Alex Tabarrok looks at a study showing the increasing churn in the U.S. economy.

The topple rate is a measure of how the rank of large firms on return of assets changes over time. The topple rate has increased by about 60% over the past forty years (ignoring the recent blip up). What this means is that the firms on top are less likely to stay on top today than in the past – the recent blip up indicates the upheaval in firm rankings during the current recession.

That topple rate would have been a good indicator for Nick Schulz and me to use in one of the chapters in our new book (The cover design will be different from what is currently depicted on Amazon). I am proofreading a pdf file now, and I am really happy with it. I strongly recommend reading it when it comes out. There are flaws, for sure, but on many levels the book really works.From our introduction:

This book presents the main ideas of what we call Economics 2.0. Economists have developed these ideas in order to explain the enormous differences in quality of life over history and across countries.

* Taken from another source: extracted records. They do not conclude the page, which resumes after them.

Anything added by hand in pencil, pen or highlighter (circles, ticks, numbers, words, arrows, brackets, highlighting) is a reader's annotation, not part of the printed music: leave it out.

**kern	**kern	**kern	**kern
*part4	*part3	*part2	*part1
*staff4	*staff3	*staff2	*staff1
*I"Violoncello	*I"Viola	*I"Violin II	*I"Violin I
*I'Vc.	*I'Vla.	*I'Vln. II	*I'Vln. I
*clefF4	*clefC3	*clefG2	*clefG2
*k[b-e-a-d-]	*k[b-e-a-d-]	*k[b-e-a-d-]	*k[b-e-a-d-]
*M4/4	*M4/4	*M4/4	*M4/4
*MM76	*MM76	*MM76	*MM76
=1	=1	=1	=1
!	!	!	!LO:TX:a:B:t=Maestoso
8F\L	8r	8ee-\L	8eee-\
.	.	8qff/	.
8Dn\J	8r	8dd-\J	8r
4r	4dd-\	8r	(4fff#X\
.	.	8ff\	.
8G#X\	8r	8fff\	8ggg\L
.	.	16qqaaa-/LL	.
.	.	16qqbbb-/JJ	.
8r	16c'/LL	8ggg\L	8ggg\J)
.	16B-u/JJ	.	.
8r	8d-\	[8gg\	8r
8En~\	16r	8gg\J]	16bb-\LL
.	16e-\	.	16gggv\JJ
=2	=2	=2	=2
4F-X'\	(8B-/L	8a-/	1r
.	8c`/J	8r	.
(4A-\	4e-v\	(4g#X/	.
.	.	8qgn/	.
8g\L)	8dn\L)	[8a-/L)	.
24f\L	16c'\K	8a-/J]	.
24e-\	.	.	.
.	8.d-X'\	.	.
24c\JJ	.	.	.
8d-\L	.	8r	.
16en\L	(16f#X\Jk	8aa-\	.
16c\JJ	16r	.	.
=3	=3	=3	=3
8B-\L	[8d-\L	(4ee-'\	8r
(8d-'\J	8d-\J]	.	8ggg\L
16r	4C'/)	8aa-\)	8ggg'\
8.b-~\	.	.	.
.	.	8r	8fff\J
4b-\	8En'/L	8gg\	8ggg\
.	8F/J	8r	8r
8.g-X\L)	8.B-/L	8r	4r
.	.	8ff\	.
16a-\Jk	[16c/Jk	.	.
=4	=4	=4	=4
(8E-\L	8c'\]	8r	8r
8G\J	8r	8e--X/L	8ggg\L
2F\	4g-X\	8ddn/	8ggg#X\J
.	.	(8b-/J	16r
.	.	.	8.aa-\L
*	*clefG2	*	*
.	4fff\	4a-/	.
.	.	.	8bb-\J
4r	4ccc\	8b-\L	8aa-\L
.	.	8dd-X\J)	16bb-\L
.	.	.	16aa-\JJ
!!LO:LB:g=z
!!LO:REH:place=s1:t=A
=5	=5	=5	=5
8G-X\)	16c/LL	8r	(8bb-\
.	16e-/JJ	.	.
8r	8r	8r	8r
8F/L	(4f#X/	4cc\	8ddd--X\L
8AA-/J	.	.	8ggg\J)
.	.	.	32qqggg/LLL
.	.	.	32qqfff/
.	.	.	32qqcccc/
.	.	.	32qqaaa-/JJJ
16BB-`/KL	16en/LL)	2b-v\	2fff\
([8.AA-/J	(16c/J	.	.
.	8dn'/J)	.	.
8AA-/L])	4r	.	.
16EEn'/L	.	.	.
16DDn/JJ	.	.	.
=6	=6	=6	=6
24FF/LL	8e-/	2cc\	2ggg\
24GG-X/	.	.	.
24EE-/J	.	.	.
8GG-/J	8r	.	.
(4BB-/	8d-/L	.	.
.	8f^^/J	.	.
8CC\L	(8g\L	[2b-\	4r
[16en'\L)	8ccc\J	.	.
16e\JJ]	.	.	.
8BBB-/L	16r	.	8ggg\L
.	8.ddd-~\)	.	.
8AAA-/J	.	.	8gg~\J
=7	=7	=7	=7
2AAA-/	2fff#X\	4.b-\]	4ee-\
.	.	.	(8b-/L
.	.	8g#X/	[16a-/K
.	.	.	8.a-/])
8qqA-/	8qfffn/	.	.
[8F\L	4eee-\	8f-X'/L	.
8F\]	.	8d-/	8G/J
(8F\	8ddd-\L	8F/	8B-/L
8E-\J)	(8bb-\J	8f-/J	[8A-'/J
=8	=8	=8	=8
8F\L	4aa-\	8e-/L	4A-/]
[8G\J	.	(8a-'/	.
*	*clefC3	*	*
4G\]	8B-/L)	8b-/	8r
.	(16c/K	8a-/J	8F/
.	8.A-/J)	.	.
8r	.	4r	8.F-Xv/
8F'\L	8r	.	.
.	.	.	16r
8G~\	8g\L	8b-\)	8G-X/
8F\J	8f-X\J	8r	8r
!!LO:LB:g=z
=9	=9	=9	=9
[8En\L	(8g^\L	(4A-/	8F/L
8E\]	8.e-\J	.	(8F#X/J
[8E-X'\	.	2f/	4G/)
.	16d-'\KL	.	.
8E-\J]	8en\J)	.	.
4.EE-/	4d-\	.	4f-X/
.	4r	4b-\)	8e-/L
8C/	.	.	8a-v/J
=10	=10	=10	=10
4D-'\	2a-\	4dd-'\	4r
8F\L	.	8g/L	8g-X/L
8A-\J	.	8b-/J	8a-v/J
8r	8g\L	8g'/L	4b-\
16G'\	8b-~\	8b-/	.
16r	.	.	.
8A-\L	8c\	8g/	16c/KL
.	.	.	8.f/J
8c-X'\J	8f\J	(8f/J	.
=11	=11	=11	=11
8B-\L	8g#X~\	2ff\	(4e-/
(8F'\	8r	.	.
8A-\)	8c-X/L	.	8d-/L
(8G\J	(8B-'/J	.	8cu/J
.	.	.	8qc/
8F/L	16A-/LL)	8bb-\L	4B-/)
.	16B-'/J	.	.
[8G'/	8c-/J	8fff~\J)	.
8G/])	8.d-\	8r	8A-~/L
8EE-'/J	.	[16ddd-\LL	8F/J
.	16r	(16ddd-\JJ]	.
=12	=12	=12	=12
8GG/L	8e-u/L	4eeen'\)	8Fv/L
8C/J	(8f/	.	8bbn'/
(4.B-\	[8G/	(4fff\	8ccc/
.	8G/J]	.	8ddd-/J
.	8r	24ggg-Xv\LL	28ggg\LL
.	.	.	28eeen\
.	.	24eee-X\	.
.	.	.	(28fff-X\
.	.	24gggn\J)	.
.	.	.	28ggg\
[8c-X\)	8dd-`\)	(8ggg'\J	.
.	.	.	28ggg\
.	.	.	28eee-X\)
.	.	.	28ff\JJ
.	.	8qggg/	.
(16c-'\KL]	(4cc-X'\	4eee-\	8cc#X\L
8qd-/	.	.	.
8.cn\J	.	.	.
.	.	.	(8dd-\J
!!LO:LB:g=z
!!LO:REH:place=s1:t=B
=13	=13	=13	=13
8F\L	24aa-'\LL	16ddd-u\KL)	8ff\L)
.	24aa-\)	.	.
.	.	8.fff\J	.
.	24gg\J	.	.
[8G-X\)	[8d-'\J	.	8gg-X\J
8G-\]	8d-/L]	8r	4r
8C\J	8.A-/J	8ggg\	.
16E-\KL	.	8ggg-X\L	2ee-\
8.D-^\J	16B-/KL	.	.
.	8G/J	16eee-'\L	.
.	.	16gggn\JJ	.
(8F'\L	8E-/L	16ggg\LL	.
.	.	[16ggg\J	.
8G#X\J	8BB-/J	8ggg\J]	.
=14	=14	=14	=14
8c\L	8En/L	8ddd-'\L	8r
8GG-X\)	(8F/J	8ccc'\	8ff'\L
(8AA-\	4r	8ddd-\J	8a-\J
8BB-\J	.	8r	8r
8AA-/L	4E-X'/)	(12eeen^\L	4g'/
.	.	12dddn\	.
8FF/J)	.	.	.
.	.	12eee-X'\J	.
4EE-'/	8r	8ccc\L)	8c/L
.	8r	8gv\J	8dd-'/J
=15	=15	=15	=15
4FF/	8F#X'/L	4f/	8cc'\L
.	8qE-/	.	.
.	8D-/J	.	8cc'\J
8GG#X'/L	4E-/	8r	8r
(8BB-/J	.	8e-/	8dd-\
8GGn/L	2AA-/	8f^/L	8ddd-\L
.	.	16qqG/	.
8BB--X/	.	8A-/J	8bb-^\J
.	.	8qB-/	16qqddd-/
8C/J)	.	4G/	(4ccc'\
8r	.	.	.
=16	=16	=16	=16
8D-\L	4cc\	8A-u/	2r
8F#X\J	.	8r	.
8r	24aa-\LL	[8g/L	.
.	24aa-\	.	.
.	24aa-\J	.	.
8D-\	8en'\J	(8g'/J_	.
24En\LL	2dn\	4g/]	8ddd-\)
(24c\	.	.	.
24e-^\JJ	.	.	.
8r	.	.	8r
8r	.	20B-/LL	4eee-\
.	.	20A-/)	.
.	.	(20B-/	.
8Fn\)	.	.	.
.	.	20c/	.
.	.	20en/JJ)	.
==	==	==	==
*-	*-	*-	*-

Economics 2.0 says that these differences reflect intangible assets and invisible liabilities. The intangible assets are knowledge bases. This category includes formal scientific findings, such as the quantum mechanics and chemistry that help engineers design integrated circuits. It also includes less formal learning from experience, such as the know-how that enables general contractors to put up housing developments on schedule and within budget.

Invisible liabilities, on the other hand, are institutional and cultural impediments to innovation and productivity. These range from the structure and conduct of government to the attitudes and customs of ordinary citizens.